Is the government sabotaging whistleblowers’ movement?

GN Bureau | July 21, 2010



Death of yet another RTI activist, Amit Jethva, in Ahmedabad last night, brings to fore the obvious question: Is the government serious about the whistleblowers’ safety? Does it really want to fight corruption and encourage people to expose it?

Doubts arise firstly because ever since IITian Satyendra Dube was killed in 2003 in Patna for exposing corruption in the national highway projects, the government has repeatedly promised to bring a law to provide protection to the whistleblowers. But nothing has been done about it so far.

Secondly, more and more public-spirited individuals who have been fighting and exposing corruption on their own are being eliminated with such impunity that one suspects complicity of the powers-that-be. Jethva was shot dead outside the Gujarat high court—a high security zone. He had no security in spite of complaints about threat to his life and now a BJP MP is being accused of organizing the hit.
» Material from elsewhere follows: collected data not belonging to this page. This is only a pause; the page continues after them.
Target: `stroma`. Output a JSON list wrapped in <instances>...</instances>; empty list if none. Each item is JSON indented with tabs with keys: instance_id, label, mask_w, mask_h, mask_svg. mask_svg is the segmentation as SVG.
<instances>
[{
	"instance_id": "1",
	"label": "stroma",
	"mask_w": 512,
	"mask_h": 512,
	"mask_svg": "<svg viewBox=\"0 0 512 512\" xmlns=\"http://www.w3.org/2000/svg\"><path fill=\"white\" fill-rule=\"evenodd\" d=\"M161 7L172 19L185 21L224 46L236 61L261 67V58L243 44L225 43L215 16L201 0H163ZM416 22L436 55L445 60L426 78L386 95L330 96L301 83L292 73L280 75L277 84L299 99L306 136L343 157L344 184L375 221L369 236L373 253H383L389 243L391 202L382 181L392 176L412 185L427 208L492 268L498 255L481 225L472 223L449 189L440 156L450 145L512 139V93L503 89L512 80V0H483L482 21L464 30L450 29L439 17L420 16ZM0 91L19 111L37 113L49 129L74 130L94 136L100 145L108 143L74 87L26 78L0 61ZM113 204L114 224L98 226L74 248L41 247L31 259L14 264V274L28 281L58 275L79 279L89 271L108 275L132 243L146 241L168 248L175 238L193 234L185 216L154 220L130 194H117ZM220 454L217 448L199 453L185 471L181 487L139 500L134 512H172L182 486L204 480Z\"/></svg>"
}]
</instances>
Satish Shetty, another RTI activist, was lynched in broad day light on the outskirts of Pune in January this year. Again, the same story. Despite security threat, he was not provided protection by the government. Thereafter, two more RTI activists Shashidhar of Bihar and Datta Patil of Maharashtra, were killed. Not to foget Manjunath, a manager with the Indian Oil Corporation, who was killed in Lakhimpur Kheri in 2005.

How many more deaths do we require before the government actually gets its act together and provides protection to the whistleblowers? Or does it want to do so?